State regulators approved Dominion Energy's proposed acquisition of Scana, as the deal is expected to benefit state residents via competitive retail and industrial rates, according to South Carolina's The State Media Company.
Dominion offered consumers a rate cut of up to $22 a month for customers of Scana's subsidiary, SCE&G.
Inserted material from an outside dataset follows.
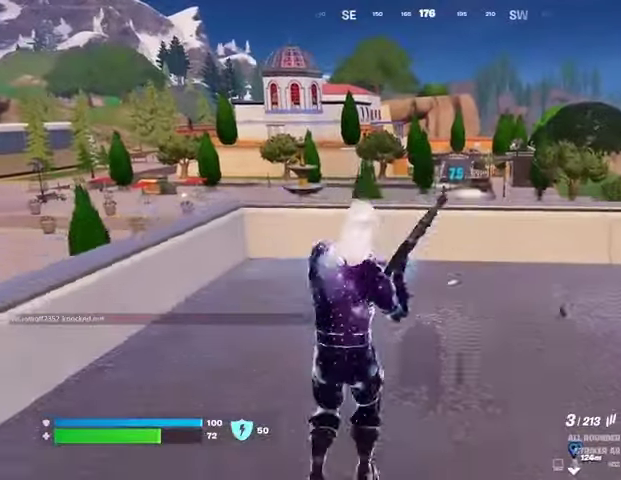
{"buttons": [], "left_stick": "center", "right_stick": "center", "events": [[100, "R3", "up"], [200, "left_stick", "center"]]}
Yet the same 730,000 customers will pay an extra $2.3 billion — average of $1,600 per household — over 20 years for SCE&G's failed nuclear construction project.
Why It's Important
Regulatory approval of the merger is a "big win" for Dominion Energy, as it comes with lighter conditions compared to other proposals, Guggenheim Partners' Shahriar Pourreza said in a note. Prior estimates for the deal to be accretive to Dominion Energy by 2.5-3.5 percent are unchanged and support the company's 6-8 percent growth story "well into the next decade," the analyst said.
Guggenheim downgraded Scana from Buy to Neutral and raised the price target from $49 to $51.
Dominion Energy's stock is trading near $78 per share. Based on the acquisition exchange ratio of 0.669, Scana's stock is valued at $51.45, which represents a premium to Monday morning's trading price of $50.50.
Final written orders from South Carolina's lawmakers are expected to be filed by December 21.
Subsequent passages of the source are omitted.